Lydie Polfer a passé en revue les caractéristiques socio-politiques des trois Républiques sud-caucasiennes tout en soulignant qu’elles se démarquent foncièrement et connaissent des évolutions très différentes.
En Géorgie, l’attachement aux valeurs démocratiques s’est cristallisé avec la révolution des roses en 2003. A Edouard Chevardnaze qui gouvernait la Géorgie jusqu’en 2003, a succédé Mikhaïl Saakachvili. Cette révolution, comme l’a tenu à préciser Lydie Polfer, "a été fomentée aux Etats-Unis". La plupart des élites géorgiennes ont, en effet, été formées dans les universités américaines mais sont, comme l’a pu constater Lydie Polfer, "très éloignées des réalités du terrain".

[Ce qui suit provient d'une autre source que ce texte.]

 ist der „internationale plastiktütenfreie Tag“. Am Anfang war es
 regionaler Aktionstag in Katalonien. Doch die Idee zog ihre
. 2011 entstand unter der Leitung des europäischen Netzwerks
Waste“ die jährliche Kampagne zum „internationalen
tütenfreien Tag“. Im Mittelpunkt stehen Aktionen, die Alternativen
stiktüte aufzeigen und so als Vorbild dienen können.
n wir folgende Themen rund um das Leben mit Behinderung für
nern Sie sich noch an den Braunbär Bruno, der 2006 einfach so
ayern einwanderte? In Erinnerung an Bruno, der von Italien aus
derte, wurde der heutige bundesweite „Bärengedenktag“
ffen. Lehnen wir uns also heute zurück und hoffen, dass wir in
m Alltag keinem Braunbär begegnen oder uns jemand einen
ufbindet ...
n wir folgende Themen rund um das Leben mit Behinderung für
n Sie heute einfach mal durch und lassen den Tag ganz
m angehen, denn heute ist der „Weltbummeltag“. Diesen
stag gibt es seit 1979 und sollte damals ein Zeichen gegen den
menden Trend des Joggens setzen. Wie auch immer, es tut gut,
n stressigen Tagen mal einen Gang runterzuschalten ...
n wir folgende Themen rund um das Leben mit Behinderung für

Les événements d’automne ont conduit à la tenue d’élections anticipées en janvier 2008. D’après les résultats officiels de ce scrutin, Saakachvili a obtenu une large majorité de 54, 3 %. L’opposition a cependant contesté les résultats et a pointé de fortes irrégularités dans le déroulement des élections. Malgré cette contestation, de nombreux observateurs se sont accordés pour dire que ces élections "étaient les plus égalitaires depuis longtemps". En mars de cette année, des élections parlementaires seront organisées en Géorgie. L’issue de ces élections fournira, selon Polfer "un excellent indicateur qui sera révélateur de l’avenir du pays".

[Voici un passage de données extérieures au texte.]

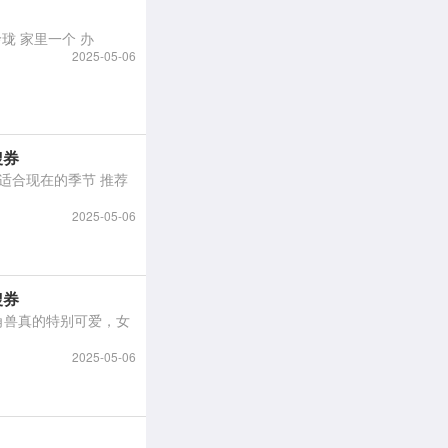
的 真的是两个 小巧玲珑 家里一个 办
2025-05-06
搜券
2025-05-06
搜券
2025-05-06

L’Azerbaïdjan a fait des progrès considérables, surtout en ce qui concerne le développement d’une économie du marché. En 2006, le pays a connu une croissance économique de 35 %. Pour Lydie Polfer, il s’agit à la fois d’une vraie chance pour le pays, mais également d’un énorme défi. Il faudra, selon elle, observer de près comment cet argent est investi : Revient-il à toute la population ou est-ce que l’écart entre riches et pauvres se creusera davantage ? "Si cela se produit, alors nous sommes sur le mauvais chemin", a-t-elle affirmé.

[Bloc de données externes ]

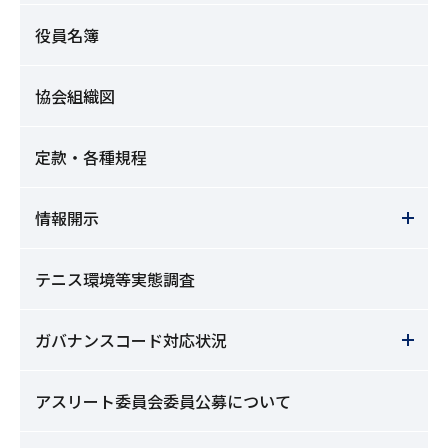
役員名簿
協会組織図
定款・各種規程
情報開示
テニス環境等実態調査
ガバナンスコード対応状況
アスリート委員会委員公募について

Une autre évolution que la députée européenne applaudit fortement est l’émancipation des pays du Caucase du Sud par rapport à la Russie. En 2005-2006, l’Azerbaïdjan a commencé à construire des pipelines à travers la Géorgie et la Turquie, ce qui lui permet de contourner la Russie et en s’assurant ainsi une indépendance politique et économique. Selon la députée européenne, cela constitue un avantage à la fois pour le pays lui-même, mais également pour l’Union européenne. Seul désavantage : l’Arménie se trouve encore davantage enclavée.
Pourtant, la députée européenne estime que le développement de la région sud-caucasienne ne peut passer que par la réglementation pacifique des conflits, et surtout de celui du Haut-Karabakh. Dans ce contexte, elle a évoqué le Groupe de Minsk, une alliance entre la Russie, les Etats-Unis et la France, qui s’est donnée comme tâche de trouver des compromis pour régler le conflit. "Pour l’instant nous [le Parlement européen] ne sommes pas très optimistes en ce qui concerne une cessation rapide du conflit", a-t-elle déclaré lors de la conférence de presse. La raison pour cette inquiétude est, selon elle, la course à l’armement qui a commencé dans la région, et surtout en Azerbaïdjan.
Dans son rapport, la députée européenne a essayé, selon ses propres propos, de trouver un équilibre entre progrès accomplis et problèmes persistants." J’ai essayé à la fois de relever les efforts qui ont été faits, mais en même temps, j’ai jugé nécessaire d’attirer l’attention sur les points qui doivent être améliorés, mais toujours dans la perspective de les aider", a-t-elle affirmé.
Finalement, Lydie Polfer a insisté sur la nécessité de garder un œil sur les pays du Caucase du Sud. "Ce sont de véritables bombes à retardement, et nous devons tout faire pour les désamorcer", a-t-elle souligné.